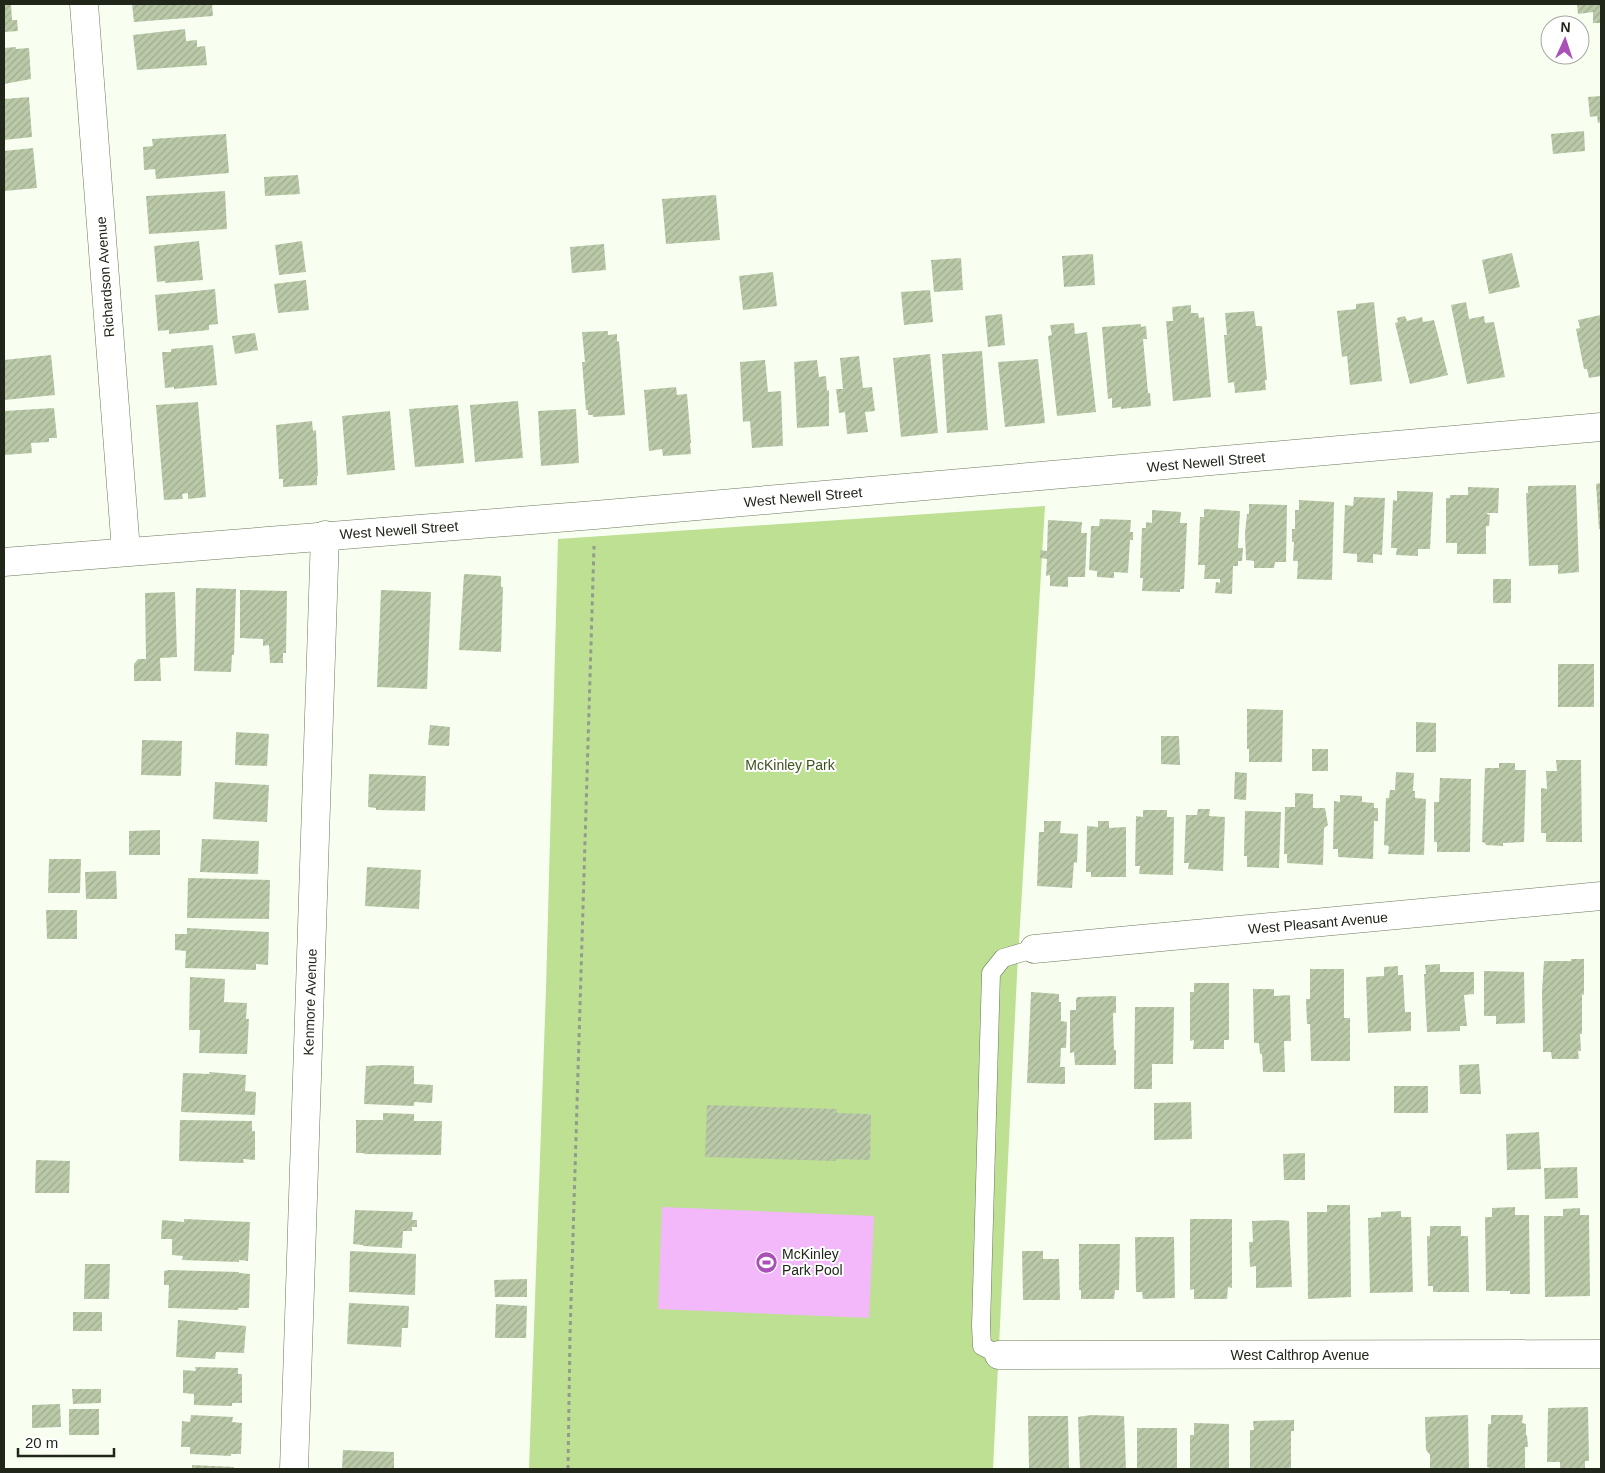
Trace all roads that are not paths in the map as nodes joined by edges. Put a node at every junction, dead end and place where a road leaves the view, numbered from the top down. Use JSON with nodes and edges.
{"nodes":[{"id":1,"x":84,"y":4,"type":"edge"},
{"id":2,"x":1601,"y":427,"type":"edge"},
{"id":3,"x":325,"y":535,"type":"junction"},
{"id":4,"x":126,"y":551,"type":"junction"},
{"id":5,"x":4,"y":562,"type":"edge"},
{"id":6,"x":1601,"y":896,"type":"edge"},
{"id":7,"x":1034,"y":949,"type":"joint"},
{"id":8,"x":1601,"y":1354,"type":"edge"},
{"id":9,"x":999,"y":1355,"type":"joint"},
{"id":10,"x":294,"y":1469,"type":"edge"}],
"edges":[{"from":1,"to":4,"type":"street","name":"Richardson Avenue"},
{"from":2,"to":3,"type":"street","name":"West Newell Street"},
{"from":3,"to":4,"type":"street","name":"West Newell Street"},
{"from":3,"to":10,"type":"street","name":"Kenmore Avenue"},
{"from":4,"to":5,"type":"street","name":"West Newell Street"},
{"from":6,"to":7,"type":"street","name":"West Pleasant Avenue"},
{"from":7,"to":9,"type":"lane"},
{"from":8,"to":9,"type":"street","name":"West Calthrop Avenue"}]}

## WORK TO BE COMPLETED
Copy the lines above exactly. Do not include pictures.

## TASK RESPONSE
Trace all roads that are not paths in the map as nodes joined by edges. Put a node at every junction, dead end and place where a road leaves the view, numbered from the top down. Use JSON with nodes and edges.
{"nodes":[{"id":1,"x":84,"y":4,"type":"edge"},
{"id":2,"x":1601,"y":427,"type":"edge"},
{"id":3,"x":325,"y":535,"type":"junction"},
{"id":4,"x":126,"y":551,"type":"junction"},
{"id":5,"x":4,"y":562,"type":"edge"},
{"id":6,"x":1601,"y":896,"type":"edge"},
{"id":7,"x":1034,"y":949,"type":"joint"},
{"id":8,"x":1601,"y":1354,"type":"edge"},
{"id":9,"x":999,"y":1355,"type":"joint"},
{"id":10,"x":294,"y":1469,"type":"edge"}],
"edges":[{"from":1,"to":4,"type":"street","name":"Richardson Avenue"},
{"from":2,"to":3,"type":"street","name":"West Newell Street"},
{"from":3,"to":4,"type":"street","name":"West Newell Street"},
{"from":3,"to":10,"type":"street","name":"Kenmore Avenue"},
{"from":4,"to":5,"type":"street","name":"West Newell Street"},
{"from":6,"to":7,"type":"street","name":"West Pleasant Avenue"},
{"from":7,"to":9,"type":"lane"},
{"from":8,"to":9,"type":"street","name":"West Calthrop Avenue"}]}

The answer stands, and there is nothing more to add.